● **CONSIGNE 1**:
Extrayez, parmi les lignes ci-dessous, toutes celles qui contiennent la chaîne « underline ».
━━ EXTRAIT SOURCE
CA Rennes, 3e ch. com., 3 septembre 2024, n° 23/06929
RENNES
Arrêt
Infirmation
PARTIES
Demandeur :
M2 (Sté)
Défendeur :
Le Trou du Chat (SELARL)
COMPOSITION DE LA JURIDICTION
Président :
M. Contamine
Vice-président :
Mme Clément
Conseiller :
Mme Jeorger Le Gac
Avocats :
Me Debroise, Me Nadreau, Me Leboucher, Me Fore
La SARL LE TROU AU CHAT, exploitant un fonds de commerce de restauration-crêperie, était titulaire d'un bail commercial à expiration du 20 avril 2020 sur des locaux sis [Adresse 8] et [Adresse 1] à [Localité 9] (COTES-D'ARMOR) appartenant à Monsieur et Madame [F], aux termes d'un bail commercial authentique instrumenté par Maître [M] [W], Notaire à la Résidence de [Localité 5] et d'un acte de cession de fonds de commerce reçu le 17 juin 2019 par Maître [X] [H], Notaire à la Résidence de [Localité 9].
━━━━
━━ LIGNES FOURNIES
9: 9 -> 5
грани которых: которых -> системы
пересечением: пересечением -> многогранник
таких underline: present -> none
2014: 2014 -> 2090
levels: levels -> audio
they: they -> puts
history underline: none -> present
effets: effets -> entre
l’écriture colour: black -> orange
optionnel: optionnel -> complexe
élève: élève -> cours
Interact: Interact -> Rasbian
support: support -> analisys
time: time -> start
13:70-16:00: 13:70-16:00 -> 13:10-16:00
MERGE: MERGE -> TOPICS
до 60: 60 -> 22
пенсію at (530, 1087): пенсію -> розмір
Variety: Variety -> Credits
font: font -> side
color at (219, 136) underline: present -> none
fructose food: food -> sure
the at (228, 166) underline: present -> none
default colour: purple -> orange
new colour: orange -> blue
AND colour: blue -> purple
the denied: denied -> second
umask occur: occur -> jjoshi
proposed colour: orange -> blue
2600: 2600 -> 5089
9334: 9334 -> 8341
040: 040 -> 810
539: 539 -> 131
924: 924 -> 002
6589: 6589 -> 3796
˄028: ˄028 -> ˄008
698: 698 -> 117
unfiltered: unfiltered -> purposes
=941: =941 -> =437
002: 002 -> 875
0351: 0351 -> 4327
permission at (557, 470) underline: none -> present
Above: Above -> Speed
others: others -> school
━━━━
● **CONSIGNE 2**:
Poursuivez l'arrêt de la cour d'appel de Rennes après sa dernière phrase.

● **RÉPONSE 1**:
таких underline: present -> none
history underline: none -> present
color at (219, 136) underline: present -> none
the at (228, 166) underline: present -> none
permission at (557, 470) underline: none -> present

● **RÉPONSE 2**:
Ledit bail était consenti moyennant le versement d'un loyer annuel de 8.400€ hors taxes et hors charges, payable par échéances mensuelles de 700 euros le 1er de chaque mois.
Par acte extrajudiciaire en date du 2 septembre 2020, la SARL LE TROU AU CHAT a fait signifier aux bailleurs une demande de renouvellement du bail commercial aux clauses et conditions du bail initial.
Par acte signifié à la SARL LE TROU AU CHAT dans les mêmes formes, les bailleurs ont accepté le principe du renouvellement du bail moyennant la revalorisation du loyer annuel à hauteur de 9.693,10euros HT après indexation au 21 avril 2020.
Monsieur et Madame [F], ont vendu, selon acte au rapport de Maître [Z] [R] en date du 8 juillet 2021, leur immeuble au profit de la SAS M3, laquelle l'a revendu à la société M2 par acte du 24 décembre 2021.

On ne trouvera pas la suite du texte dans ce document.